▶ **QUOTED PASSAGE**:
Nina Papathanasopoulou
August 26, 2022
The Ancient Worlds, Modern Communities initiative (AnWoMoCo), launched by the SCS in 2019 as the Classics Everywhere initiative, supports projects that seek to engage broader publics — individuals, groups, and communities — in critical discussion of and creative expression related to the ancient Mediterranean, the global reception of Greek and Roman culture, and the history of teaching and scholarship in the field of classical studies. As part of this initiative, the SCS has funded 142 projects, ranging from school programming to reading groups, prison programs, public talks, digital projects, and collaborations with artists in theater, opera, music, dance, and the visual arts. To date, it has funded projects in 29 states and 11 countries, including Canada, the U.K., Italy, Greece, Spain, Belgium, Ghana, Puerto Rico, Argentina, and India.
This post discusses four AnWoMoCo-funded projects taking place in a variety of locations and dealing with archaeology, philology, pedagogy, and film making: an archaeology project related to the olive oil trade in the south of Spain; the creation of a student commentary on Rusticatio Mexicana, a Latin poem by the 18th-century Guatemalan writer Rafael Landívar; a virtual lecture series called All About the Ancient World; and a short film produced in Greece based on the fragments of Euripides’ tragedy Phaethon.
The Marsal Collection of potter stamps: Integrating Andalusian rural communities into archaeological work
In an effort to provide high school students with the opportunity to engage in archaeological work while highlighting the importance of olive oil trade in Spain from Roman times to today, Ivan González Tobar, a Ph.D. graduate in Archaeology from the Université Paul Valéry in Montpellier, France, used AnWoMoCo funding to collaborate with Juan Moros Diaz, Ph.D. graduate in Epigraphy from the University of Barcelona, and a number of high school teachers on a project involving the Marsal Collection of potter stamps in the region of Andalusia, Spain. Tobar and his team recruited 45 Latin students to work on this collection for a week at the Museo Ibero in the city of Jaén. The Marsal Collection is an unpublished collection of about 3,000 stamps on olive oil amphoras from the Roman period. The collection takes its name from engineer Ricardo Marsal, who gathered these stamps during the 20th century. As Tobar explains, Marsal purchased these stamps from farmers who collected them in the fields all over the Guadalquivir Valley. These stamps provide the names of the very potters who produced Roman amphoras between the 1st and 3rd centuries CE, and so the collection is, in Tobar’s words, “a living vestige of the trade and export of Baetican olive oil, a product still at the heart of the Andalusian economy today.”

[Saved entries]
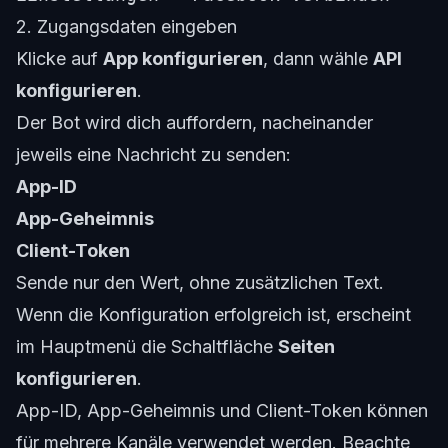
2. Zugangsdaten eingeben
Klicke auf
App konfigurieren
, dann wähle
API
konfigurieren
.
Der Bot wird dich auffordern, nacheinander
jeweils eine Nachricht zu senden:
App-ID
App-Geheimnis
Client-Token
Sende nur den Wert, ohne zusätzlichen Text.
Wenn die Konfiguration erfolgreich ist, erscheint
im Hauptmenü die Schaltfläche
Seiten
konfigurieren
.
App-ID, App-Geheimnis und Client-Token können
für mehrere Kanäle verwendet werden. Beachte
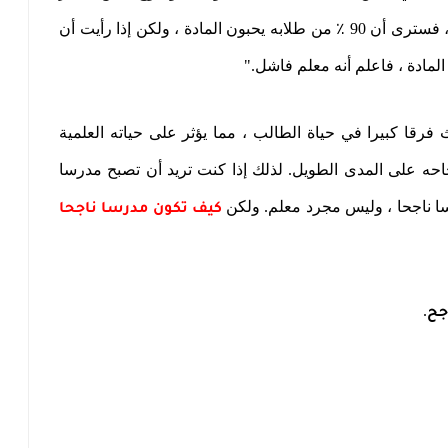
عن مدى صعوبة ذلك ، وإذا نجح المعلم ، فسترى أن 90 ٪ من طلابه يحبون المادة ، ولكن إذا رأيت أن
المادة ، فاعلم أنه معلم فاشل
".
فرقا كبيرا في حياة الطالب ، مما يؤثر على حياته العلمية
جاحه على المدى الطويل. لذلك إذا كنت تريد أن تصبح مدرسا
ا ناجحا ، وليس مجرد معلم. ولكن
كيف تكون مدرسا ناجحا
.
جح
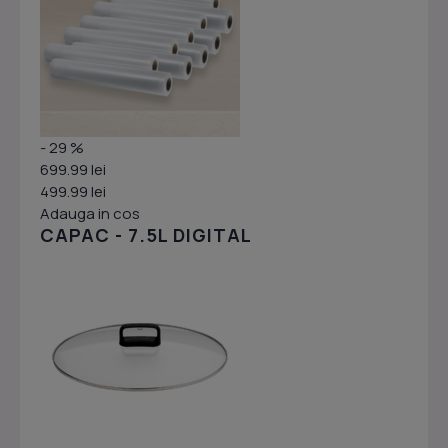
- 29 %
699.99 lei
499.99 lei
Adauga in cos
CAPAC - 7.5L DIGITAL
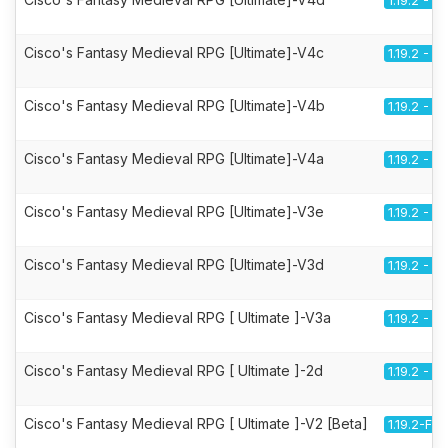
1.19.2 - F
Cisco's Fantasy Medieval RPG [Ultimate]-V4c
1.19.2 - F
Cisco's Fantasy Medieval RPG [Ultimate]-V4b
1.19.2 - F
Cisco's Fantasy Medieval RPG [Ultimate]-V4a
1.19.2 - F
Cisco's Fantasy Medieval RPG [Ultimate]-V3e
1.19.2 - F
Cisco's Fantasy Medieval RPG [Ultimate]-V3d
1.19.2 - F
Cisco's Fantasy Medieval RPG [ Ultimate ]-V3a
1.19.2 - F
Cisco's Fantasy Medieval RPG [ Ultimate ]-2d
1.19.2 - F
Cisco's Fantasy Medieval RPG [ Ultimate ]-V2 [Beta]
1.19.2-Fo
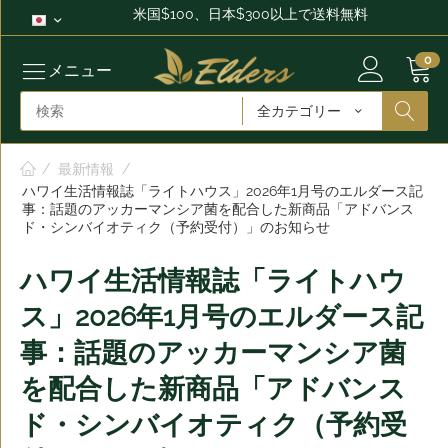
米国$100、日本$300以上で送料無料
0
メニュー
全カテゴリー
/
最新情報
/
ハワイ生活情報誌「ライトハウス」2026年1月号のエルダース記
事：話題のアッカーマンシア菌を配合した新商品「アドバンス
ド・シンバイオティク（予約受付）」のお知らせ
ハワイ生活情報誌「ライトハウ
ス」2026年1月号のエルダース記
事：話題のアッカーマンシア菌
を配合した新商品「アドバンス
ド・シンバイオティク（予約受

▶ **PROBLEMS TO WORK ON**:
(A) Transcribe the post on the Ancient Worlds, Modern Communities initiative word for word, beginning at "Nina Papathanasopoulou" and stopping after "Argentina, and India.".
(B) Go on with the post on the Ancient Worlds, Modern Communities initiative, picking up after its last sentence.

▶ **SET OF ANSWERS**:
(A)
Nina Papathanasopoulou
August 26, 2022
The Ancient Worlds, Modern Communities initiative (AnWoMoCo), launched by the SCS in 2019 as the Classics Everywhere initiative, supports projects that seek to engage broader publics — individuals, groups, and communities — in critical discussion of and creative expression related to the ancient Mediterranean, the global reception of Greek and Roman culture, and the history of teaching and scholarship in the field of classical studies. As part of this initiative, the SCS has funded 142 projects, ranging from school programming to reading groups, prison programs, public talks, digital projects, and collaborations with artists in theater, opera, music, dance, and the visual arts. To date, it has funded projects in 29 states and 11 countries, including Canada, the U.K., Italy, Greece, Spain, Belgium, Ghana, Puerto Rico, Argentina, and India.

(B)
The city of Jaén is today one of the most important olive oil producers in Spain. The students who participated in the project were all not only from the region, but also members of families who work in olive oil production. During their week at the Museo Ibero, students studied the history of the oil trade and the production of ceramic vessels in Roman times. They received training in how to study and read potter stamps, how to record them, give them code numbers, photograph them, and make silicone casts out of them.
According to Tobar, the project has been particularly successful. He writes:
We have been able to demonstrate that it is possible to fully integrate teenagers in a research activity at a level of involvement very close to that of a novice researcher. They were an integral part of the whole process and, as such, they developed their own independent outlook of Roman history. For them, as we have received feedback from their teachers, it has been an exemplary experience on several levels: they felt a part of a real research activity where they approached the profession of archaeologist and museum owner. This close experience with ancient material enabled them to learn to value it and know how to protect it.
Tobar and his team have plans to publish the stamp collection. They are in the process of talking to university presses.
A student commentary on Rafael Landívar’s Rusticatio Mexicana
In collaboration with her fellow graduate students from the Department of Classical and Near Eastern Studies at the University of Wisconsin-Madison, Marina Cavichiolo Grochocki created a research group to develop a student commentary for Rafael Landívar’s Rusticatio Mexicana, a 1782 Latin poem describing Guatemala’s natural environment and life in the countryside. Intended for intermediate-level students of Latin, the commentary will help students appreciate the poem’s language while studying the geography, traditions, and history of Guatemala.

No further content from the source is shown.